▸ **Description of the task**: Can you copy out the data exactly? Leave the images out.

Records from a collection
:::

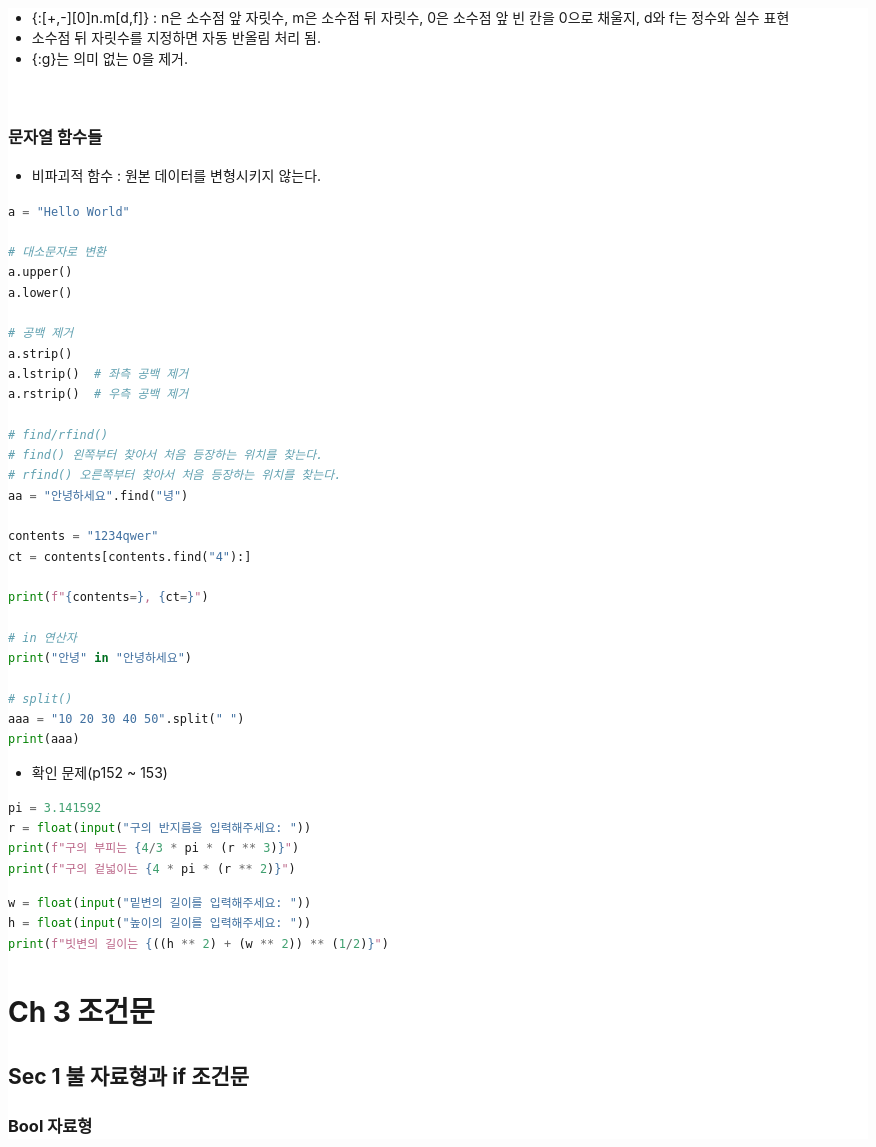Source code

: - {:[+,-][0]n.m[d,f]} : n은 소수점 앞 자릿수, m은 소수점 뒤 자릿수, 0은 소수점 앞 빈 칸을 0으로 채울지, d와 f는 정수와 실수 표현
- 소수점 뒤 자릿수를 지정하면 자동 반올림 처리 됨.
- {:g}는 의미 없는 0을 제거.

<br>

### 문자열 함수들
- 비파괴적 함수 : 원본 데이터를 변형시키지 않는다. 

```python
a = "Hello World"

# 대소문자로 변환
a.upper()
a.lower()

# 공백 제거
a.strip()
a.lstrip()  # 좌측 공백 제거
a.rstrip()  # 우측 공백 제거

# find/rfind()
# find() 왼쪽부터 찾아서 처음 등장하는 위치를 찾는다.
# rfind() 오른쪽부터 찾아서 처음 등장하는 위치를 찾는다.
aa = "안녕하세요".find("녕")

contents = "1234qwer"
ct = contents[contents.find("4"):]

print(f"{contents=}, {ct=}")

# in 연산자
print("안녕" in "안녕하세요")

# split()
aaa = "10 20 30 40 50".split(" ")
print(aaa)
```

- 확인 문제(p152 ~ 153)

```python
pi = 3.141592
r = float(input("구의 반지름을 입력해주세요: "))
print(f"구의 부피는 {4/3 * pi * (r ** 3)}")
print(f"구의 겉넓이는 {4 * pi * (r ** 2)}")
```

```python
w = float(input("밑변의 길이를 입력해주세요: "))
h = float(input("높이의 길이를 입력해주세요: "))
print(f"빗변의 길이는 {((h ** 2) + (w ** 2)) ** (1/2)}")
```

# Ch 3 조건문
## Sec 1 불 자료형과 if 조건문
### Bool 자료형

:::

▸ **Result for this exercise**:
Source code

: - {:[+,-][0]n.m[d,f]} : n은 소수점 앞 자릿수, m은 소수점 뒤 자릿수, 0은 소수점 앞 빈 칸을 0으로 채울지, d와 f는 정수와 실수 표현
- 소수점 뒤 자릿수를 지정하면 자동 반올림 처리 됨.
- {:g}는 의미 없는 0을 제거.

<br>

### 문자열 함수들
- 비파괴적 함수 : 원본 데이터를 변형시키지 않는다. 

```python
a = "Hello World"

# 대소문자로 변환
a.upper()
a.lower()

# 공백 제거
a.strip()
a.lstrip()  # 좌측 공백 제거
a.rstrip()  # 우측 공백 제거

# find/rfind()
# find() 왼쪽부터 찾아서 처음 등장하는 위치를 찾는다.
# rfind() 오른쪽부터 찾아서 처음 등장하는 위치를 찾는다.
aa = "안녕하세요".find("녕")

contents = "1234qwer"
ct = contents[contents.find("4"):]

print(f"{contents=}, {ct=}")

# in 연산자
print("안녕" in "안녕하세요")

# split()
aaa = "10 20 30 40 50".split(" ")
print(aaa)
```

- 확인 문제(p152 ~ 153)

```python
pi = 3.141592
r = float(input("구의 반지름을 입력해주세요: "))
print(f"구의 부피는 {4/3 * pi * (r ** 3)}")
print(f"구의 겉넓이는 {4 * pi * (r ** 2)}")
```

```python
w = float(input("밑변의 길이를 입력해주세요: "))
h = float(input("높이의 길이를 입력해주세요: "))
print(f"빗변의 길이는 {((h ** 2) + (w ** 2)) ** (1/2)}")
```

# Ch 3 조건문
## Sec 1 불 자료형과 if 조건문
### Bool 자료형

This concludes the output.